Sobjanin warb einmal mehr für Corona-Impfungen. „Das ist sehr wichtig, besonders für ältere Menschen.“ Obwohl Russland mit seinen 146 Millionen Einwohner drei eigene Impfstoffe entwickelt hat, wollen sich viele Russen nicht impfen lassen. In Moskau gibt es seit Monaten kaum noch Beschränkungen. Zur Fußball-Europameisterschaft öffnete am Freitag eine Fanzone. Landesweit wurden am Samstag 13 500 Neuinfektionen gemeldet - so viele wie seit Februar nicht mehr.

Max Seidenfaden

Impfaktion von Hausarzt lockt bis zu 2000 Leute an

13:01
12.06.2021
Mit einem „offenen Impftag“ für Corona-Schutzimpfungen hat ein Hausarzt im hessischen Babenhausen einen Ansturm ausgelöst. Bereits vor dem Start der Aktion am Samstagmorgen um 8.00 Uhr hätten sich rund 1500 bis 2000 Menschen vor Ort eingefunden und sich in Warteschlangen eingereiht, sagte der Bürgermeister der südhessischen Stadt, Dominik Stadler (parteilos). Die Leute seien teils bereits am Vortag angereist und hätten vor der Praxis campiert.
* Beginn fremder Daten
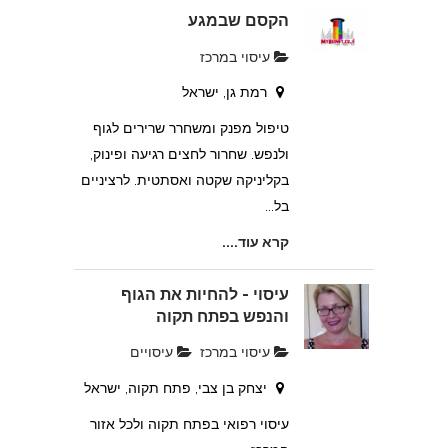
הקסם שבמגע
עיסוי במרכז
רמת גן, ישראל
טיפול מפנק ומשחרר שרירים לגוף
ולנפש. שחרור לחצים רגיעה ופינוק,
בקליניקה שקטה ואסתטית. לרציניים
בל...
קרא עוד....
עיסוי - להחיות את הגוף
והנפש בפתח תקוה
עיסוי במרכז
עיסויים
יצחק בן צבי, פתח תקוה, ישראל
עיסוי רפואי בפתח תקוה ולכל אזור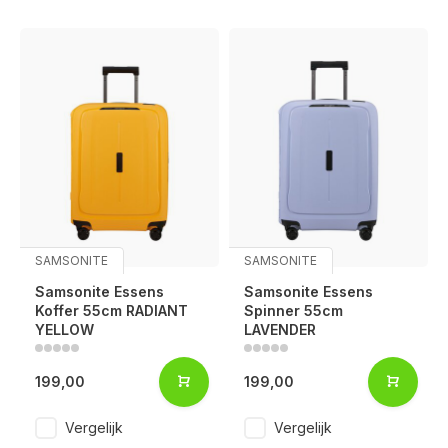
SAMSONITE
SAMSONITE
Samsonite Essens
Samsonite Essens
Koffer 55cm RADIANT
Spinner 55cm
YELLOW
LAVENDER
199,00
199,00
Voor 17:00 besteld, is vandaag verzonden (ma-vr)
Vergelijk
Vergelijk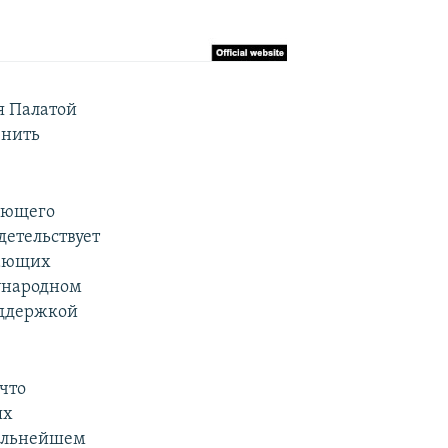
я Палатой
енить
вающего
детельствует
гающих
ународном
оддержкой
что
ях
дальнейшем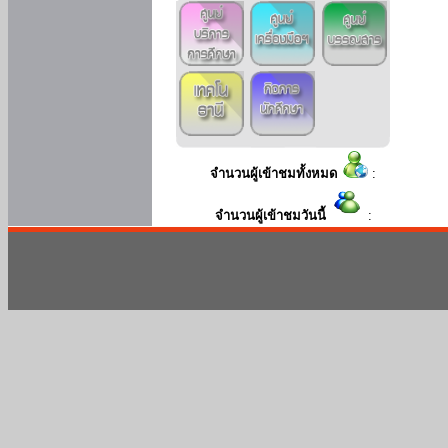
จำนวนผู้เข้าชมทั้งหมด
:
จำนวนผู้เข้าชมวันนี้
:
Der Bürgermeister rief dazu auf, nicht mehr anzureisen, da es im Stadtgebiet bereits zu erheblichen Verkehrseinschränkungen komme und die vorgesehenen Parkplätze voll seien. Polizei und Ordnungsamt seien vor Ort, um die Verkehrssituation unter Kontrolle zu halten.

Nach Angaben Stadlers erhielten pro Stunde etwa 90 Menschen ihre Corona-Schutzimpfungen, da ein größeres Team die Impfungen durchführte. Um den Zustrom zu lenken sei ein Parkplatz eigens mit einer Art Parcours ausgestattet worden, so der Bürgermeister. Auch Harmonika-Spieler Norbert Herbert - Künstlername „Happy-Man“ - fand sich ein, um den Wartenden die Zeit mit einem Ständchen zu verkürzen. Manche von ihnen hatten sich Klappstühle, Hocker und Getränke mitgebracht. Nach Angaben eines Beobachters mussten einige Menschen nach ihrer Impfung wegen der Wärme mit Kreislaufproblemen behandelt werden.
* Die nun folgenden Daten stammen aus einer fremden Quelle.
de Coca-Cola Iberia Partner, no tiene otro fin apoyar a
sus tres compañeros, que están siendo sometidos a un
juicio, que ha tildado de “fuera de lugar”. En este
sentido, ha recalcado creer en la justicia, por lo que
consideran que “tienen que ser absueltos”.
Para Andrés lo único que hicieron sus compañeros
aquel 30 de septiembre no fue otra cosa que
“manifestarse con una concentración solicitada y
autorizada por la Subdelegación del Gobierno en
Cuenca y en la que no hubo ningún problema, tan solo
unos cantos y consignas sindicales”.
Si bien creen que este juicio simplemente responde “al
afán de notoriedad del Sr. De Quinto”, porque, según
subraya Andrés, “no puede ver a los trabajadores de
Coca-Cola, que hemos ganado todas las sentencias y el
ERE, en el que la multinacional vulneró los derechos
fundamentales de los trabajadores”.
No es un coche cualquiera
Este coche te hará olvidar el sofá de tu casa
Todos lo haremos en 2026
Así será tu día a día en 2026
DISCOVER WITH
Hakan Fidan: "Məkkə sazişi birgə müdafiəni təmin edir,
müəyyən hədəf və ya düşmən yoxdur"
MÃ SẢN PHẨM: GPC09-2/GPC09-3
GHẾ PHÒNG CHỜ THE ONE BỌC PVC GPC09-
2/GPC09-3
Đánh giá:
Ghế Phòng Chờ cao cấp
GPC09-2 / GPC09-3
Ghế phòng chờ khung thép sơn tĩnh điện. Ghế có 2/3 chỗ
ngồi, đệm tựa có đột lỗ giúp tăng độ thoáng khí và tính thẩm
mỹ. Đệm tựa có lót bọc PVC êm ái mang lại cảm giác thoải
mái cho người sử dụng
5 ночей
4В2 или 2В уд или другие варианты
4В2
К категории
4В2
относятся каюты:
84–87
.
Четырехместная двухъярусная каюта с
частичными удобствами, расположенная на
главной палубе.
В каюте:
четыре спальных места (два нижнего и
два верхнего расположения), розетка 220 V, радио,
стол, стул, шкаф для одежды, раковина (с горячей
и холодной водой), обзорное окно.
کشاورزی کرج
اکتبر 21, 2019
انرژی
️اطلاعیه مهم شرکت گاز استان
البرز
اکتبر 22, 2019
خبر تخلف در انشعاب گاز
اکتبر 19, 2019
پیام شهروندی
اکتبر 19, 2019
Der Hausarzt hatte nach Angaben von Bürgermeister Stadler etwa eine Woche zuvor bekanntgegeben, dass er 1000 Impfdosen bestellt habe und diese am Samstag Impfwilligen ohne vorherige Registrierung verabreichen werde. Man habe von städtischer Seite von vornherein Bedenken zu den Plänen geäußert, weil die Befürchtung bestand, eine freie Vergabe der Impfungen könne zu einer schwierigen und „nicht steuerbaren“ Lage führen, sagte Stadler. Die Stimmung unter den Wartenden sei aber friedlich und gelöst, alle hielten sich an die Regeln. Dennoch werde man im Falle einer Wiederholung der Aktion nachsteuern.